* **Extract**:
============
# Coriolis effect causes in motion of a free falling object

• I
I don't understand what are the causes of the Coriolis effect for objects moving with respect to Earth. For istance consider an object free falling on the earth from an height $h$. Its tangential velocity its greater than the velocity of an object on the surface of Earth, hence it moves eastward (in the direction of rotation) while falling. But does it end up here? Is a kinematic consideration sufficient to explain completely the Coriolis effect in this case? Or there is something else, like conservation of angular momentum? If so how it is influent in this case?

sophiecentaur
Gold Member
2020 Award
For an object in free fall, the path taken will be along a part of an ellipse, as in any orbit, until it hits the ground. The Coriolis effect would not be 'in addition' to this but could be regarded as a part of it.

Soren4
andrewkirk
Homework Helper
Gold Member
Is a kinematic consideration sufficient to explain completely the Coriolis effect in this case?
============
* **Data**:
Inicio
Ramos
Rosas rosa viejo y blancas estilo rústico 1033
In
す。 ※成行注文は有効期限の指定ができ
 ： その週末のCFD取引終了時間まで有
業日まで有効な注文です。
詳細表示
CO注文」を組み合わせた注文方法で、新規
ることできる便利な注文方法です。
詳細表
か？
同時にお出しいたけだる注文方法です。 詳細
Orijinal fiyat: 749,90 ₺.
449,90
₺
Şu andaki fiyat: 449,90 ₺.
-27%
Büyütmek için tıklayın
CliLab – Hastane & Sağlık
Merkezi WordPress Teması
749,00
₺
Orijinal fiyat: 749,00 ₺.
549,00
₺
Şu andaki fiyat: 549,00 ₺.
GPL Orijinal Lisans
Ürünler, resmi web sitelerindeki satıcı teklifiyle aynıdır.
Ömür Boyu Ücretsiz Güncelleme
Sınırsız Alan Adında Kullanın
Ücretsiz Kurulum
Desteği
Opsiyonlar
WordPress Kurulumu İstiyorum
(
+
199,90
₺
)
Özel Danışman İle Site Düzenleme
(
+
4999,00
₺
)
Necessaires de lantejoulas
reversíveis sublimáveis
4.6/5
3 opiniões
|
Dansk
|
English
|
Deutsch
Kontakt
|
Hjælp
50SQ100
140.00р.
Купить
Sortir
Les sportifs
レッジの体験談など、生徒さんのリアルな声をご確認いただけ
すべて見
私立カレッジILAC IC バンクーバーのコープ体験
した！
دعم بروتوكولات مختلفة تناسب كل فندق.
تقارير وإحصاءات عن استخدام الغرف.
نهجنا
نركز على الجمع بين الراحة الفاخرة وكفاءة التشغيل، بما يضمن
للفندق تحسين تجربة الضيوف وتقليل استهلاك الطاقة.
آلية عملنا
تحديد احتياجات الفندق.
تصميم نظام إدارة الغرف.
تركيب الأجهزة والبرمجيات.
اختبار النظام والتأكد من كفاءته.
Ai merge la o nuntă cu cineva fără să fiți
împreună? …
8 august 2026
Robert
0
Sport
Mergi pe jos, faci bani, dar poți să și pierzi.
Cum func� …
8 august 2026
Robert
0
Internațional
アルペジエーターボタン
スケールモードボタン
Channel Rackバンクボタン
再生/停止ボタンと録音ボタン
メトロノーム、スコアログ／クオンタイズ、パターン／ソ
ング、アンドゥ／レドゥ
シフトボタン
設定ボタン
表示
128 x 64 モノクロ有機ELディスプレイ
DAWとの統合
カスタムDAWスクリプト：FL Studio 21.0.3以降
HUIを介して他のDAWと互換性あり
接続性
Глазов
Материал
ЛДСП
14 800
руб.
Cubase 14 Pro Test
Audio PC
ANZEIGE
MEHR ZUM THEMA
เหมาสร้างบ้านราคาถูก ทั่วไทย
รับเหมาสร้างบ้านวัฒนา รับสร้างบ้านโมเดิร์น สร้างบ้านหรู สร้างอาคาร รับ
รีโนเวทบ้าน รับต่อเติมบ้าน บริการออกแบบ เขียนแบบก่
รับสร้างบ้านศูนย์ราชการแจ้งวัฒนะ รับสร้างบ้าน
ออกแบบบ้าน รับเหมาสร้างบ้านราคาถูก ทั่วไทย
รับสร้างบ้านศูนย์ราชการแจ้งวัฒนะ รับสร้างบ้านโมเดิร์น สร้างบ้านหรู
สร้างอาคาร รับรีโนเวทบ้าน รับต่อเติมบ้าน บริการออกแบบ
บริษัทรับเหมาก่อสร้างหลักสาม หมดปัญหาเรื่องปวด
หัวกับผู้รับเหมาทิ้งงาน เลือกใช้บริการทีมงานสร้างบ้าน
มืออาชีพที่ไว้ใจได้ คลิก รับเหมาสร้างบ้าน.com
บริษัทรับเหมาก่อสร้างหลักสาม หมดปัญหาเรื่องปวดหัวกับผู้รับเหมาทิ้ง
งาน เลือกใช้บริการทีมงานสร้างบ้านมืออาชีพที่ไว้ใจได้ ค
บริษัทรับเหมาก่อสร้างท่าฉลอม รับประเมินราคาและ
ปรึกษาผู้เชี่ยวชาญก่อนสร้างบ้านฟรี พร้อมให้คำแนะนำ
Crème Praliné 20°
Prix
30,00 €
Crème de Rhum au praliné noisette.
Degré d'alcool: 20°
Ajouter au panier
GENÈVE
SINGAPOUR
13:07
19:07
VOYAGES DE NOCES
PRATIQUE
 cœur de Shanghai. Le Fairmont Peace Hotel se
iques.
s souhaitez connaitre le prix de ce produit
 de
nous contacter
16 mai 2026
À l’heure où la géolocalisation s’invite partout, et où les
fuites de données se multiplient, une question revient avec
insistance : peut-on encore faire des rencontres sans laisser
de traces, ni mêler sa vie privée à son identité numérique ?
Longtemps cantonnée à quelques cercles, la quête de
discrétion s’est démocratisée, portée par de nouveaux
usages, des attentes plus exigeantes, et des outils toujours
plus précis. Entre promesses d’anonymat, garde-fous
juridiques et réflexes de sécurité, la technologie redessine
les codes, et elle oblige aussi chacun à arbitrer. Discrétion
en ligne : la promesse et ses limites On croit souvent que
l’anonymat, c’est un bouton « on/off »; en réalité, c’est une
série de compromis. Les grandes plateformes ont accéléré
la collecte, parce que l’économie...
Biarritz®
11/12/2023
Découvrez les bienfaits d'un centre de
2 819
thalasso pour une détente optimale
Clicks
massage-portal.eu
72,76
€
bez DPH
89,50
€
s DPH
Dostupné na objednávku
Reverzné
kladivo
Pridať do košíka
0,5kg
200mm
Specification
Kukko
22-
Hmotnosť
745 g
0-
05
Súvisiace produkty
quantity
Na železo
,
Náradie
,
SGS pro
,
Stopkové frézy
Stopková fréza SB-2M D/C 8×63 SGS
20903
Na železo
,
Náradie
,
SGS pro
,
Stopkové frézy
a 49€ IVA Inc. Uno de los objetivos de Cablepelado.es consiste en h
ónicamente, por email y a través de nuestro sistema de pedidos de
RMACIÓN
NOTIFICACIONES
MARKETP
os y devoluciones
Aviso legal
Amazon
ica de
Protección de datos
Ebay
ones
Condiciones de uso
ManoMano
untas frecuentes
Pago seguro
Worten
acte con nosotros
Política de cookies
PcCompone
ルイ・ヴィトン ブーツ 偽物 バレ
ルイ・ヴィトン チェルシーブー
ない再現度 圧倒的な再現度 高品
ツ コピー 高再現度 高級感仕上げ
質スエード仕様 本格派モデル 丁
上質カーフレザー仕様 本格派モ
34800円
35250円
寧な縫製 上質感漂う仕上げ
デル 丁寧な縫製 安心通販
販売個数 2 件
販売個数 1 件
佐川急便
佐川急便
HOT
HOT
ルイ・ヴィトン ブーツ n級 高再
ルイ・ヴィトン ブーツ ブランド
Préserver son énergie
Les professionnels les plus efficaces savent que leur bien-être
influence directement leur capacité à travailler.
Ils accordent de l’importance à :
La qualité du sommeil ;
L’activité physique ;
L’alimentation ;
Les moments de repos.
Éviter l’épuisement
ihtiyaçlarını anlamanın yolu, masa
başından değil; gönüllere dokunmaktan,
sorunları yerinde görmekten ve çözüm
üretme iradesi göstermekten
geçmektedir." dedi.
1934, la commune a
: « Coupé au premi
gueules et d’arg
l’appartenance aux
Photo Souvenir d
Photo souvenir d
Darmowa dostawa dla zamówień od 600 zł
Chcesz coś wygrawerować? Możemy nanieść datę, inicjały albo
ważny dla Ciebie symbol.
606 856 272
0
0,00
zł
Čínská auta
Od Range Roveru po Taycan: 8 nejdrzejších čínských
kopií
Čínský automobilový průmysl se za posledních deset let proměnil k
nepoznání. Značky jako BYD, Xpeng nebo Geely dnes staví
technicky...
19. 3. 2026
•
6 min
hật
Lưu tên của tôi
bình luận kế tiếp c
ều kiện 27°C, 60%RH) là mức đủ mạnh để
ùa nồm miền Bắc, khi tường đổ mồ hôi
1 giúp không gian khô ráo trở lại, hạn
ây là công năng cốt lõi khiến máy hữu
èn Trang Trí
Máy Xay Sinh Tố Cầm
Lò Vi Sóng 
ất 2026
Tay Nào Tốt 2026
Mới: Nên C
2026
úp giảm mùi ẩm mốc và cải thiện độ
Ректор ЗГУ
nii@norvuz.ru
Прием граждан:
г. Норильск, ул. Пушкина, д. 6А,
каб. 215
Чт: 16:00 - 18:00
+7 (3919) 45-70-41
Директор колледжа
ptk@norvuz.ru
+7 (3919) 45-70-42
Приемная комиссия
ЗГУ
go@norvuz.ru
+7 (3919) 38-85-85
============
* **Tasks**:
1. Repeat the lines of the listing from its first line through the line holding "Büyütmek için tıklayın", with both ends included.
2. Continue the forum thread about the Coriolis effect on a free-falling object from its last line.
The listing has no connection to the forum thread on the Coriolis effect.

* **Numbered answers**:
1.
Inicio
Ramos
Rosas rosa viejo y blancas estilo rústico 1033
In
す。 ※成行注文は有効期限の指定ができ
 ： その週末のCFD取引終了時間まで有
業日まで有効な注文です。
詳細表示
CO注文」を組み合わせた注文方法で、新規
ることできる便利な注文方法です。
詳細表
か？
同時にお出しいたけだる注文方法です。 詳細
Orijinal fiyat: 749,90 ₺.
449,90
₺
Şu andaki fiyat: 449,90 ₺.
-27%
Büyütmek için tıklayın

2.
Yes, the explanation you have given is sufficient to explain the effect. Angular Momentum does not add anything to the analysis. The analysis could be expressed differently, using angular momentum instead of Newton's equations, but that would be an alternative explanation, not a necessary additional explanation.

Soren4
For an object in free fall, the path taken will be along a part of an ellipse, as in any orbit, until it hits the ground. The Coriolis effect would not be 'in addition' to this but could be regarded as a part of it.
Yes, the explanation you have given is sufficient to explain the effect. Angular Momentum does not add anything to the analysis. The analysis could be expressed differently, using angular momentum instead of Newton's equations, but that would be an alternative explanation, not a necessary additional explanation.
Thanks for your answers! Would anyone be so kind as to give some further explanations about how angular momentum affects this phenomenon (deflection of free falling object as seen from Earth)? I get confused between the kinematic explanation and the conservation of angular momentum one, maybe this would help to make things clearer. Thanks in advice for your help.

sophiecentaur
Gold Member
2020 Award
There is no "deflection'. What happens is that the place the object arrives is not where you'd expect, because the Earth is spinning underneath. The Coriolis "force" is not a real force. it is just a fiction that's used for convenience. The path of the falling object in the inertial frame would be the same with or without the Earth's rotation.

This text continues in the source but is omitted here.